*PROVIDED RECORDS*

<<<<

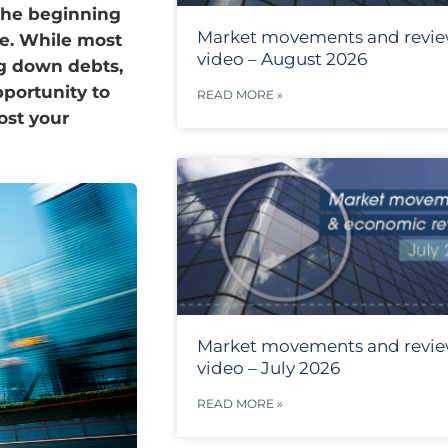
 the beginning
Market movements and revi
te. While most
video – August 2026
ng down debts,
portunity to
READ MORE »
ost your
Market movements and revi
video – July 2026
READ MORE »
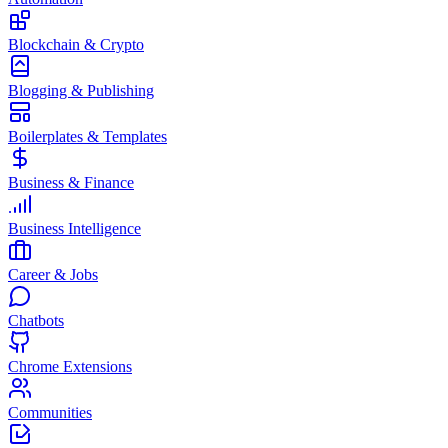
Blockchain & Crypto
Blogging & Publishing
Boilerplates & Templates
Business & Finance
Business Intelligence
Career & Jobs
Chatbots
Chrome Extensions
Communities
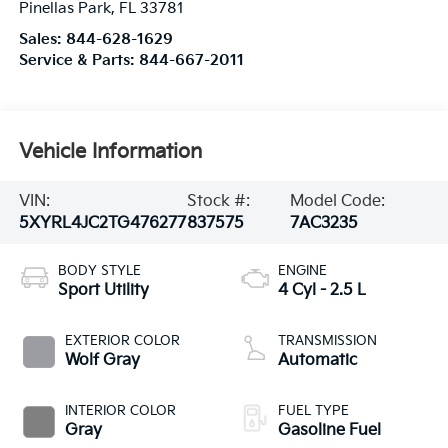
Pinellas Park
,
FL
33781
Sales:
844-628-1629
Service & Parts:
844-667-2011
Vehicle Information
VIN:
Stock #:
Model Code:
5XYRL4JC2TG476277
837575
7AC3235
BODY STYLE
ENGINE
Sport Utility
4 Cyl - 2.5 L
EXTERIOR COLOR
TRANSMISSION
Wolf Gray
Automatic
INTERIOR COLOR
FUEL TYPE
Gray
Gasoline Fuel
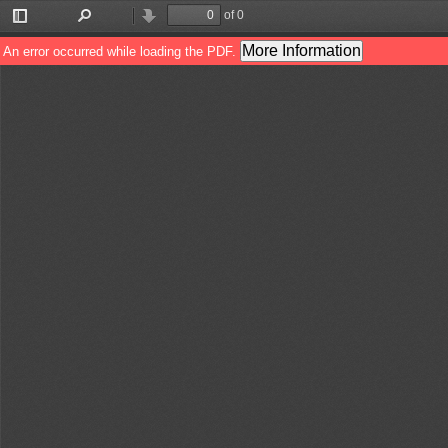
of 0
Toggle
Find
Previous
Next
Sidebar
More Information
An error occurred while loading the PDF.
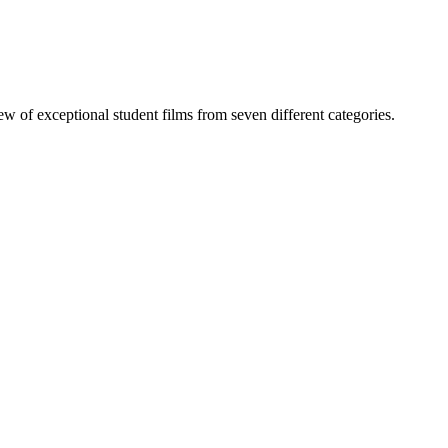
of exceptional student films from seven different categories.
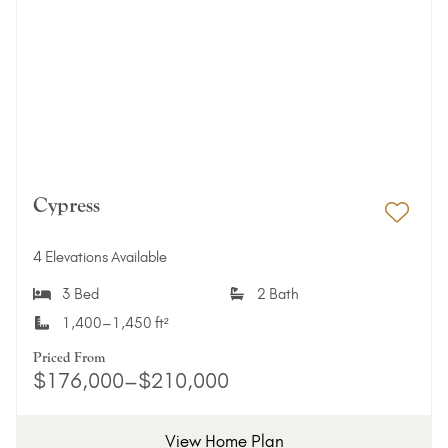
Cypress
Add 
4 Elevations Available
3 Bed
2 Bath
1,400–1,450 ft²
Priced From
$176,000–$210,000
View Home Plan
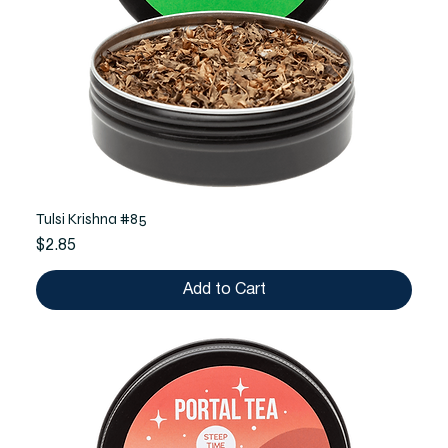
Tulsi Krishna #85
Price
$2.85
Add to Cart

>>>>
<<<<

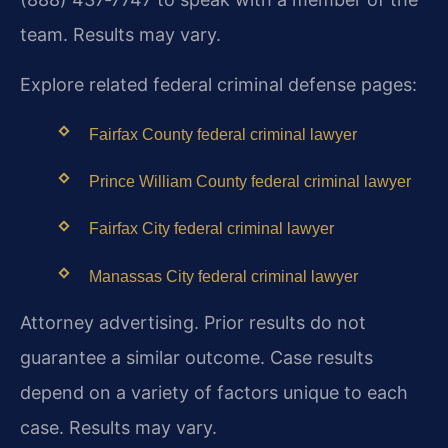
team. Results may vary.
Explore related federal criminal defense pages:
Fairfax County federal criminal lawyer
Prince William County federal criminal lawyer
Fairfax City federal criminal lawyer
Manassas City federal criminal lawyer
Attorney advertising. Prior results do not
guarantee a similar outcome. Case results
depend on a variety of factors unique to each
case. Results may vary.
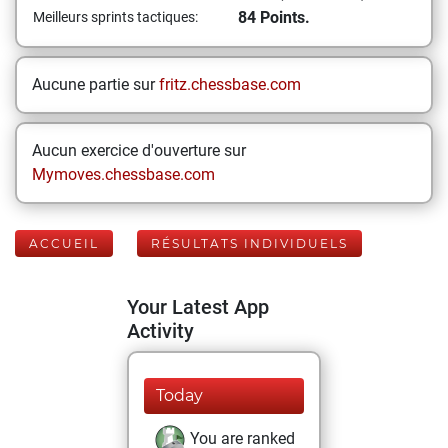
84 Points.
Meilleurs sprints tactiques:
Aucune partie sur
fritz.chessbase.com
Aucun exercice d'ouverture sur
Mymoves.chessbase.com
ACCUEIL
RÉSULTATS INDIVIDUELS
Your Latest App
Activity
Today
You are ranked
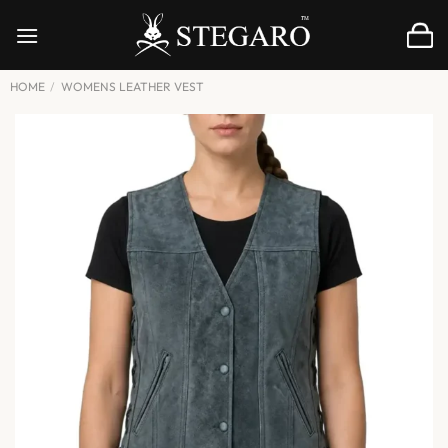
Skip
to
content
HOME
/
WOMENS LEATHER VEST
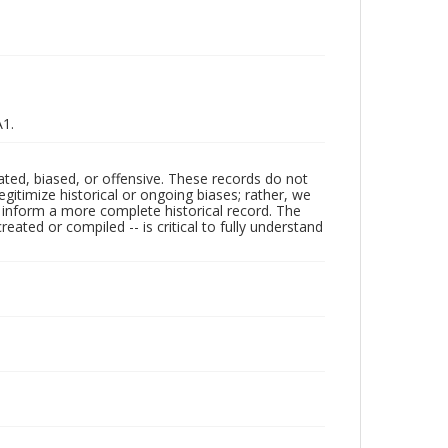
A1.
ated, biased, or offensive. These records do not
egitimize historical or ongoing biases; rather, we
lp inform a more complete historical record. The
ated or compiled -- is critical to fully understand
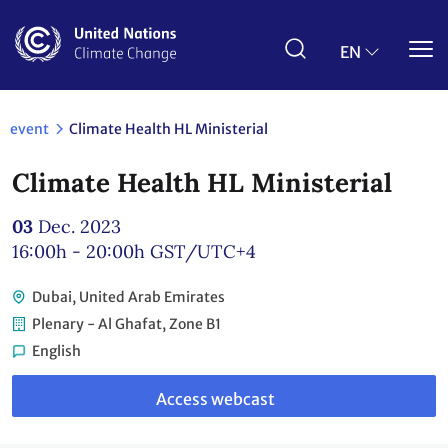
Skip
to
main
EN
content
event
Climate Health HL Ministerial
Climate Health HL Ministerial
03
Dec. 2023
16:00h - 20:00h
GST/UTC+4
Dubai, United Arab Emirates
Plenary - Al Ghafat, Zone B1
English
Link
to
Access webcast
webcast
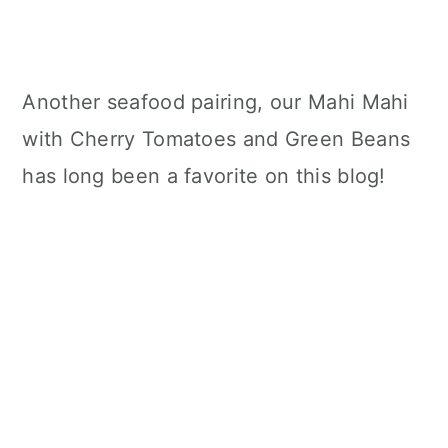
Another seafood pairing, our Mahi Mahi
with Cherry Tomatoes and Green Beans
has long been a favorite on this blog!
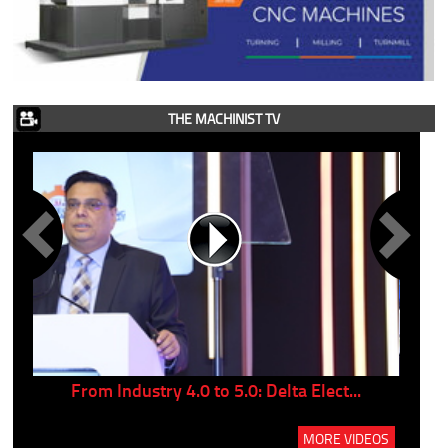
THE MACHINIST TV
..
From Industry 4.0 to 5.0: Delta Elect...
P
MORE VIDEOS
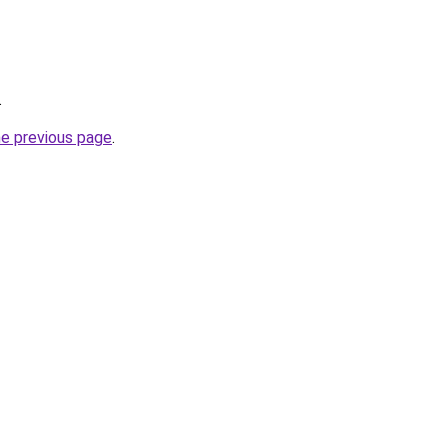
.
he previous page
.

>>>>
<<<<

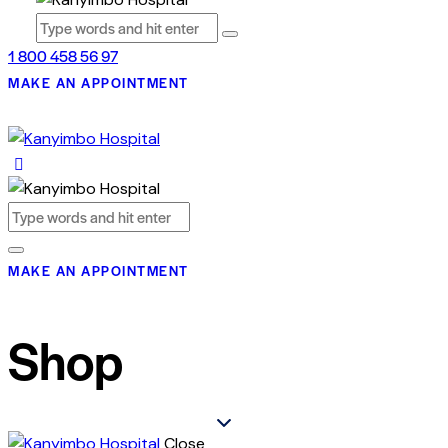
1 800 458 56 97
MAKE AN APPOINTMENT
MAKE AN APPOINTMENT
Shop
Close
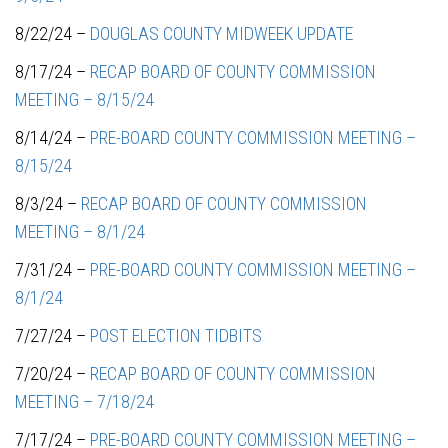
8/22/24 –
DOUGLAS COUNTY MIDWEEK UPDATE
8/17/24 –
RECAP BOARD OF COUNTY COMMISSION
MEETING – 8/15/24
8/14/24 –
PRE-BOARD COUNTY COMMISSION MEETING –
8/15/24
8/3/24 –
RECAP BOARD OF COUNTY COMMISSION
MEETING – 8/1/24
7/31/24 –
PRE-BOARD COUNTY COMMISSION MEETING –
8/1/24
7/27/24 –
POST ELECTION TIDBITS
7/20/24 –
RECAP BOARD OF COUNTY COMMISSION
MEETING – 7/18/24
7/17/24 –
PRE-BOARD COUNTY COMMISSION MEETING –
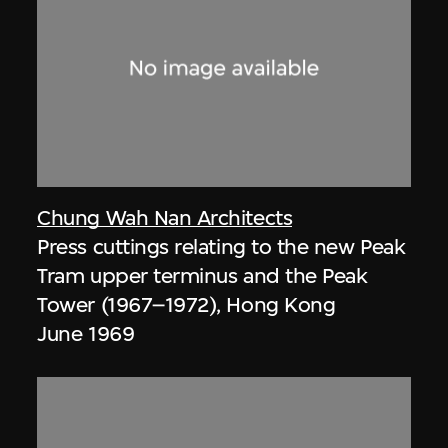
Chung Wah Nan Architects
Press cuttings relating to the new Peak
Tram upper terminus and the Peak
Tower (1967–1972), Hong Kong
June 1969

>>>>

*TASK OBJECTIVE*
Look above for the line with "the beginning" and copy exactly from it through the line with "Sport Utility", both included. Omit the pictures.

*EXERCISE SOLUTION*
 the beginning
Market movements and revi
te. While most
video – August 2026
ng down debts,
portunity to
READ MORE »
ost your
Market movements and revi
video – July 2026
READ MORE »
Blockchain & Crypto
Blogging & Publishing
Boilerplates & Templates
Business & Finance
Business Intelligence
Career & Jobs
Chatbots
Chrome Extensions
Communities
Pinellas Park
,
FL
33781
Sales:
844-628-1629
Service & Parts:
844-667-2011
Vehicle Information
VIN:
Stock #:
Model Code:
5XYRL4JC2TG476277
837575
7AC3235
BODY STYLE
ENGINE
Sport Utility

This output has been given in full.